21. Après avoir rappelé le principe et les limites de l' "autonomie procédurale", vous avez indiqué qu' il convenait de "tenir compte du caractère particulier des directives" (17) et déduit de cette spécificité que,
"(...) aussi longtemps que la directive n' est pas correctement transposée en droit national, les justiciables n' ont pas été mis en mesure de connaître la plénitude de leurs droits (...)" (18),
en sorte que
"seule la transposition correcte de la directive mettra fin à cet état d' incertitude et ce n' est qu' au moment de cette transposition qu' est créée la sécurité juridique nécessaire pour exiger des justiciables qu' ils fassent valoir leurs droits" (19),
pour conclure que,
"(...) jusqu' au moment de la transposition correcte de la directive, l' État membre défaillant ne peut pas exciper de la tardiveté d' une action judiciaire (...) et qu' un délai de recours de droit national ne peut commencer à courir qu' à partir de ce moment" (20).
22. Les termes de cet arrêt sont extrêmement clairs et ne peuvent être limités à une catégorie de délais de procédure. Ainsi, jusqu' au moment de la "transposition correcte", un État membre ne saurait se prévaloir de ses règles internes de procédure pour refuser d' accorder à un particulier un droit qu' il tire d' une directive.
23. Comme l' écrit E. Scyszczak :
"In Emmott, by allowing the suspension of national procedural rules until a directive has been correctly transposed, the Court of Justice has added another sanction to compel Member States into speedy compliance with the obligations contained in directives and in any subsequent infringement proceedings or preliminary rulings delivered by the Court (...). A Member State in default of its obligations may not rely on national law to deny individual rights in the national Courts" (21).

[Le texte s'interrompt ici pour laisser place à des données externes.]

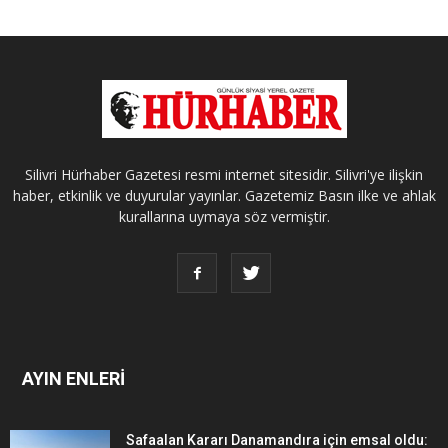
Silivri Hürhaber Gazetesi resmi internet sitesidir. Silivri'ye ilişkin
haber, etkinlik ve duyurular yayınlar. Gazetemiz Basın ilke ve ahlak
kurallarına uymaya söz vermiştir.
AYIN ENLERİ
Safaalan Kararı Danamandıra için emsal oldu:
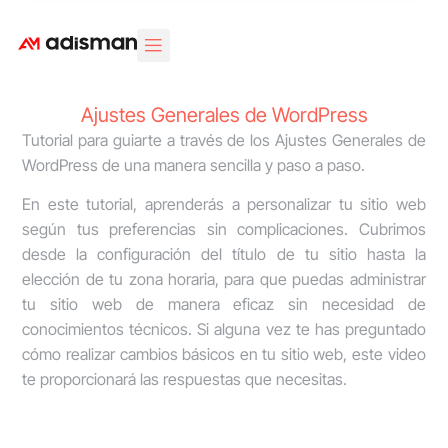
Área Clientes
Diseño Web
Marketing Digital
Diseño Gráfico
Ajustes Generales de WordPress
Tutorial para guiarte a través de los Ajustes Generales de
WordPress de una manera sencilla y paso a paso.
En este tutorial, aprenderás a personalizar tu sitio web
según tus preferencias sin complicaciones. Cubrimos
desde la configuración del título de tu sitio hasta la
elección de tu zona horaria, para que puedas administrar
tu sitio web de manera eficaz sin necesidad de
conocimientos técnicos. Si alguna vez te has preguntado
cómo realizar cambios básicos en tu sitio web, este video
te proporcionará las respuestas que necesitas.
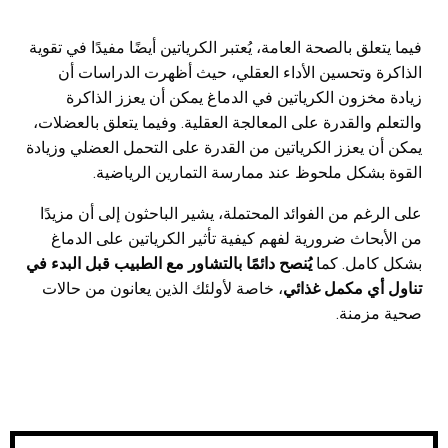
فيما يتعلق بالصحة العامة، يُعتبر الكرياتين أيضًا مفيدًا في تقوية
الذاكرة وتحسين الأداء العقلي، حيث أظهرت الدراسات أن
زيادة مخزون الكرياتين في الدماغ يمكن أن يعزز الذاكرة
والتعلم والقدرة على المعالجة العقلية. وفيما يتعلق بالعضلات،
يمكن أن يعزز الكرياتين من القدرة على التحمل العضلي وزيادة
القوة بشكل ملحوظ عند ممارسة التمارين الرياضية.
على الرغم من الفوائد المحتملة، يشير الباحثون إلى أن مزيدًا
من الأبحاث ضرورية لفهم كيفية تأثير الكرياتين على الدماغ
بشكل كامل. كما
يُنصح دائمًا بالتشاور مع الطبيب قبل البدء في
تناول أي مكمل غذائي
، خاصة لأولئك الذين يعانون من حالات
صحية مزمنة.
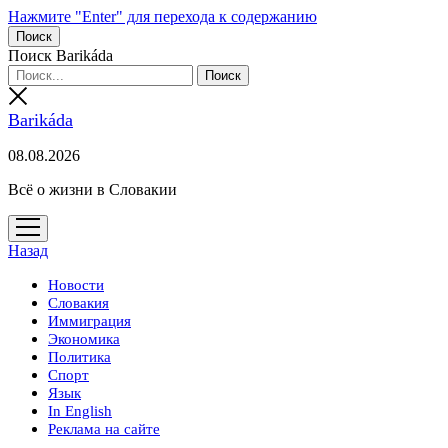
Нажмите "Enter" для перехода к содержанию
Поиск
Поиск Barikáda
Barikáda
08.08.2026
Всё о жизни в Словакии
открыть
меню
Назад
Новости
Словакия
Иммиграция
Экономика
Политика
Спорт
Язык
In English
Реклама на сайте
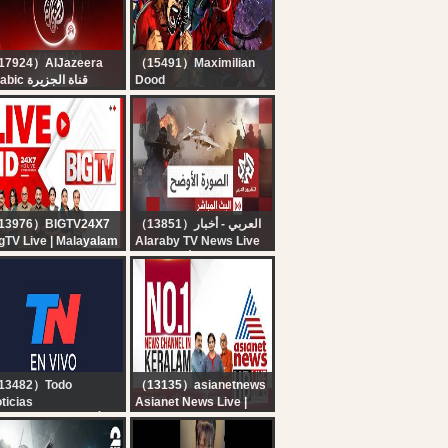
Reporter
17924）AlJazeera
（15491）Maximilian
Arabic قناة الجزيرة
Dood
البث الحي لقناة الجزي |
TOKON - PS5 VERSION
التغطية مستم
IS GREAT...WTF
13976）BIGTV24X7
（13851）العربي - أخبار
gTV Live | Malayalam
Alaraby TV News Live
ws Live | BIG TV
قناة العربي أخبار | البث
LAYALAM | Kerala
الحي المباشر
in | Arjun Ayanki
rest
13482）Todo
（13135）asianetnews
ticias
Asianet News Live |
 EN VIVO - SEGUÍ LA
Malayalam Live News |
RANSMISIÓN EN VIVO
Kerala News Updates |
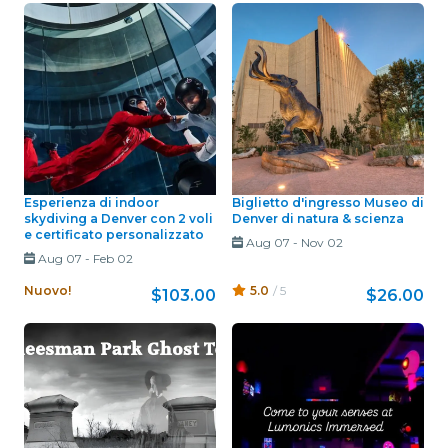
Esperienza di indoor
Biglietto d'ingresso Museo di
skydiving a Denver con 2 voli
Denver di natura & scienza
e certificato personalizzato
Aug 07
-
Nov 02
Aug 07
-
Feb 02
Nuovo!
5.0
/ 5
$103.00
$26.00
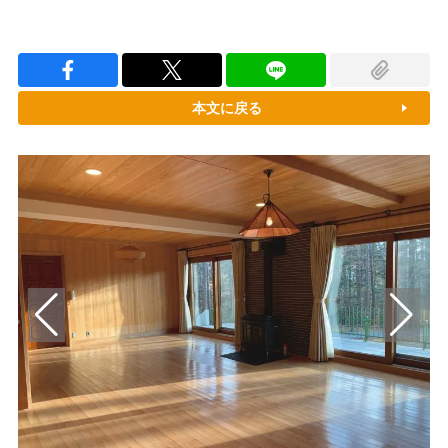
本文に戻る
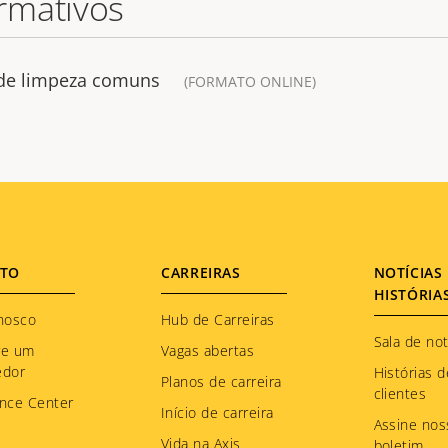
rmativos
 de limpeza comuns
(FORMATO ONLINE)
TO
CARREIRAS
NOTÍCIAS 
HISTÓRIA
nosco
Hub de Carreiras
Sala de not
re um
Vagas abertas
edor
Histórias d
Planos de carreira
clientes
nce Center
Início de carreira
Assine nos
Vida na Axis
boletim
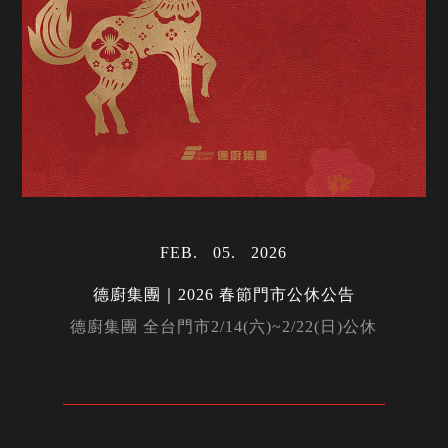
FEB
05
2026
德廚集團｜2026 春節門市公休公告
德廚集團 全台門市2/14(六)~2/22(日)公休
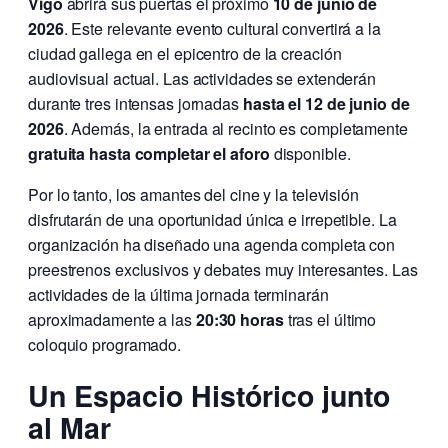
Vigo
abrirá sus puertas el próximo
10 de junio de
2026
. Este relevante evento cultural convertirá a la
ciudad gallega en el epicentro de la creación
audiovisual actual. Las actividades se extenderán
durante tres intensas jornadas
hasta el 12 de junio de
2026
. Además, la entrada al recinto es completamente
gratuita hasta completar el aforo
disponible.
Por lo tanto, los amantes del cine y la televisión
disfrutarán de una oportunidad única e irrepetible. La
organización ha diseñado una agenda completa con
preestrenos exclusivos y debates muy interesantes. Las
actividades de la última jornada terminarán
aproximadamente a las
20:30 horas
tras el último
coloquio programado.
Un Espacio Histórico junto
al Mar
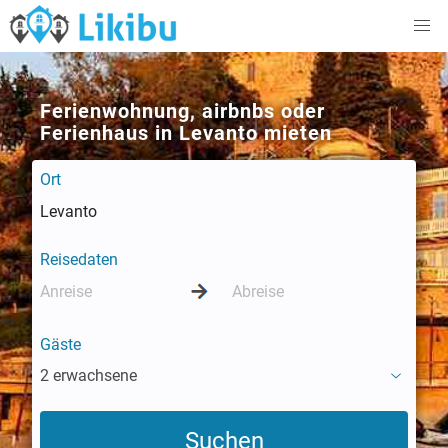
Ferienwohnung, airbnbs oder
Ferienhaus in Levanto mieten
Ort
Reisedaten
Gäste
2 erwachsene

24. Il y a donc, en pareil cas, suspension des délais de droit interne de quelque nature qu' ils soient.
25. Dès lors que vous aviez reconnu le principe d' une égalité de traitement à compter du 23 décembre 1984, il eût été quelque peu choquant que, par le biais de règles processuelles, un État membre puisse porter atteinte à la pleine efficacité de la directive, et ce d' autant plus que, lorsque les conditions d' invocabilité sont réunies, le juge national doit laisser inappliquées les dispositions matérielles qui seraient contraires à ce principe (22).
26. Cependant, la défenderesse au principal ainsi que les États membres intervenants invoquent votre jurisprudence antérieure à l' arrêt Emmott en indiquant que le délai mentionné à l' article 25, paragraphe 2, de l' AAW préserve les droits que les justiciables tirent de l' effet direct de la directive et s' applique également aux réclamations similaires de droit interne.
27. Cette disposition, loin d' aboutir à une discrimination, aurait pour fonction de remédier à l' insécurité juridique qui résulterait d' une absence de délai, l' intéressé pouvant alors réclamer une pension plusieurs années après la naissance de son droit. Il serait, au surplus, impossible de contrôler si, au-delà de cette période d' un an, "l' intéressé remplissait les conditions" (23) permettant d' obtenir une telle pension. Le gouvernement néerlandais estime, quant à lui, que le délai mentionné
à l' article 25, paragraphe 2, ne constituerait nullement un délai de recours mais un délai d' une autre nature, au demeurant non qualifié, destiné à limiter de manière raisonnable les demandes nées dans le passé. Ces considérations distingueraient ainsi cette situation des faits à l' origine de l' arrêt Emmott (24).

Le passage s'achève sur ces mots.